> **REQUIRED WORK**
Output all of the data exactly as it appears, but leave out any pictures it contains.

> **GIVEN RECORDS**
__________

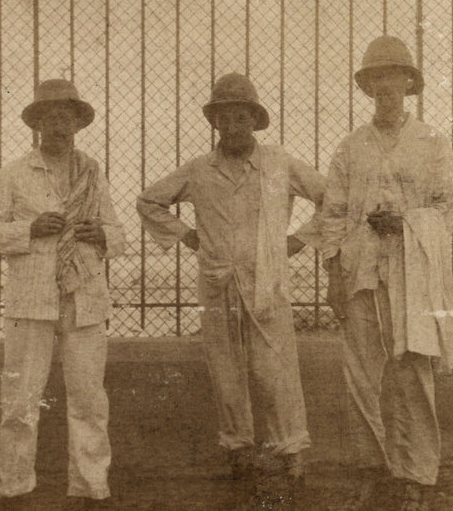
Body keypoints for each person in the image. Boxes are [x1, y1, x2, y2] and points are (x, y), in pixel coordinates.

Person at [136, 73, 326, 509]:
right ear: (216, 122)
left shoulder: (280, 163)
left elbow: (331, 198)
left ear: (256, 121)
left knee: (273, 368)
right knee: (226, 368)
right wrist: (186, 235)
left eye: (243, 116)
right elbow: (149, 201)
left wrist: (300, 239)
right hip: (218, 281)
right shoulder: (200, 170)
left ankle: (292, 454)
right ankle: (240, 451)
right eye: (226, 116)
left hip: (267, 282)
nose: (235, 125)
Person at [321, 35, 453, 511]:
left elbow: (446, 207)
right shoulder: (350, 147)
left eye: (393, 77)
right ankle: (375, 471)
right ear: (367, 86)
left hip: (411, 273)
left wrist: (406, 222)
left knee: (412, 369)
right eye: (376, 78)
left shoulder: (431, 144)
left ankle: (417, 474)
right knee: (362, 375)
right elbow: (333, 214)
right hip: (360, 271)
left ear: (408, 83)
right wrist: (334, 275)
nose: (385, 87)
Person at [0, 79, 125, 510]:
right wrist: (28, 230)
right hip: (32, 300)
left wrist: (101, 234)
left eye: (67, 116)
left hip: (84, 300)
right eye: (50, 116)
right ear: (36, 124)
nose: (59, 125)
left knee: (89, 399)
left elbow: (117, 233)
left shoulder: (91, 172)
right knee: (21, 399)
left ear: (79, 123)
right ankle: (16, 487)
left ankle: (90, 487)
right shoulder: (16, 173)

__________

> **PROBLEM SOLUTION**
Body keypoints for each person in the image. Boxes are [x1, y1, x2, y2] and points are (x, y), in pixel coordinates.

Person at [136, 73, 326, 509]:
right ear: (216, 122)
left shoulder: (280, 163)
left elbow: (331, 198)
left ear: (256, 121)
left knee: (273, 368)
right knee: (226, 368)
right wrist: (186, 235)
left eye: (243, 116)
right elbow: (149, 201)
left wrist: (300, 239)
right hip: (218, 281)
right shoulder: (200, 170)
left ankle: (292, 454)
right ankle: (240, 451)
right eye: (226, 116)
left hip: (267, 282)
nose: (235, 125)
Person at [321, 35, 453, 511]:
left elbow: (446, 207)
right shoulder: (350, 147)
left eye: (393, 77)
right ankle: (375, 471)
right ear: (367, 86)
left hip: (411, 273)
left wrist: (406, 222)
left knee: (412, 369)
right eye: (376, 78)
left shoulder: (431, 144)
left ankle: (417, 474)
right knee: (362, 375)
right elbow: (333, 214)
right hip: (360, 271)
left ear: (408, 83)
right wrist: (334, 275)
nose: (385, 87)
Person at [0, 79, 125, 510]:
right wrist: (28, 230)
right hip: (32, 300)
left wrist: (101, 234)
left eye: (67, 116)
left hip: (84, 300)
right eye: (50, 116)
right ear: (36, 124)
nose: (59, 125)
left knee: (89, 399)
left elbow: (117, 233)
left shoulder: (91, 172)
right knee: (21, 399)
left ear: (79, 123)
right ankle: (16, 487)
left ankle: (90, 487)
right shoulder: (16, 173)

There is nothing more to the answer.